▶ [Document segment]:
..............................

3 Ways to Keep the Heat Off Teachers Implementing Social and Emotional Learning | Education Week

"Connecticut's 2007 Teacher of the Year shares how his school supports already busy teachers in implementing social and emotional learning" writes Christopher Poulos, Connecticut's 2007 Teacher of the Year, currently teaches Spanish and serves as Instructional Leader for the Humanities at Joel Barlow High School in Redding, CT.
 

Learning Is Social & Emotional is hosted by the Aspen Institute National Commission on Social, Emotional, and Academic Development, this group blog offers lessons from the field and best practices for students and educators.

As a teacher for the past 18 years, I know as well as any educator that new school initiatives bring with them the potential for teachers to feel overwhelmed. Where will we find the time to slot this new project into our already hectic schedules? Will we get any kind of support in making it happen? And hey―don't we do this already?

..............................

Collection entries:
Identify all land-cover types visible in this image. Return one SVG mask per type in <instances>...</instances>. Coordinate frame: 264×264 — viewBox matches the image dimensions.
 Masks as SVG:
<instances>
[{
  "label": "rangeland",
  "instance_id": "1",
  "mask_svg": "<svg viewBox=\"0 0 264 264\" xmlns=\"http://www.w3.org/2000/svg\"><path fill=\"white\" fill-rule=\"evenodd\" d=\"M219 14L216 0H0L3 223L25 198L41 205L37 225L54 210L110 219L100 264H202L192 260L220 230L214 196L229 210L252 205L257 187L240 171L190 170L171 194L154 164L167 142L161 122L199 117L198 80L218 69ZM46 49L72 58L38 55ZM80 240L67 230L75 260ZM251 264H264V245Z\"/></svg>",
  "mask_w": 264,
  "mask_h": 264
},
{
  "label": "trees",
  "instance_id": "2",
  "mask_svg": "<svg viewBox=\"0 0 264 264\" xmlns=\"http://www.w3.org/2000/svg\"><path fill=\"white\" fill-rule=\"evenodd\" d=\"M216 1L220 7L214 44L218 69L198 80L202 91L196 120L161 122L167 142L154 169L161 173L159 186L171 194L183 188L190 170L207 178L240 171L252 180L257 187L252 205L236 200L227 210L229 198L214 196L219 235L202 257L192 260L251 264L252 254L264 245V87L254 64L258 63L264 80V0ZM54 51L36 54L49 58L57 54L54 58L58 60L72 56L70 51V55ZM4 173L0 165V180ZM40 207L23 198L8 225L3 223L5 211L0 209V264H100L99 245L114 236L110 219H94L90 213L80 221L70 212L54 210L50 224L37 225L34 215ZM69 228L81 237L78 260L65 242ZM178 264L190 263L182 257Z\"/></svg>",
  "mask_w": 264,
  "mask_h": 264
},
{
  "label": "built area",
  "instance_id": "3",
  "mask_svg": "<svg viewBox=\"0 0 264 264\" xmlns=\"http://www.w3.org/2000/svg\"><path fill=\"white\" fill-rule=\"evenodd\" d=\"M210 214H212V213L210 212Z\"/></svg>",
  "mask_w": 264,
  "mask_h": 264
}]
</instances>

..............................

▶ [Problems to solve]:
1. Update the collection entries by changing "rangeland" to "grassland" and leaving everything else untouched. Begin at the first line of the entries and stop after the line containing "14L216 0H0L3 223L25".
2. What comes next in the blog post on supporting busy teachers with social and emotional learning? Continue it from its final sentence.

▶ [Answers given]:
1.
Identify all land-cover types visible in this image. Return one SVG mask per type in <instances>...</instances>. Coordinate frame: 264×264 — viewBox matches the image dimensions.
 Masks as SVG:
<instances>
[{
  "label": "grassland",
  "instance_id": "1",
  "mask_svg": "<svg viewBox=\"0 0 264 264\" xmlns=\"http://www.w3.org/2000/svg\"><path fill=\"white\" fill-rule=\"evenodd\" d=\"M219 14L216 0H0L3 223L25 198L41 205L37 225L54 210L110 219L100 264H202L192 260L220 230L214 196L229 210L252 205L257 187L240 171L190 170L171 194L154 164L167 142L161 122L199 117L198 80L218 69ZM46 49L72 58L38 55ZM80 240L67 230L75 260ZM251 264H264V245Z\"/></svg>",

2.
These are exactly the kinds of questions that my fellow teachers at Joel Barlow High School in Redding, Conn., had when we started implementing our social, emotional, and academic development initiative over the past few years. They are important and valid questions, and I think every school and district that wants to get serious about social and emotional learning has to be proactive about answering them upfront, as we have.

Our unique, collaborative team of eight teachers and administrators―called the EQ8―is constantly assessing and planning new ways to support teachers, making sure they feel heard, and ensuring that they have enough time to do what they are being asked to do. That atmosphere of collaboration and the sense that we're in it for the long haul has been critical to our success. Acknowledging that this work takes time and that the school is truly committed takes a lot of pressure off of teachers and makes them more receptive to changes.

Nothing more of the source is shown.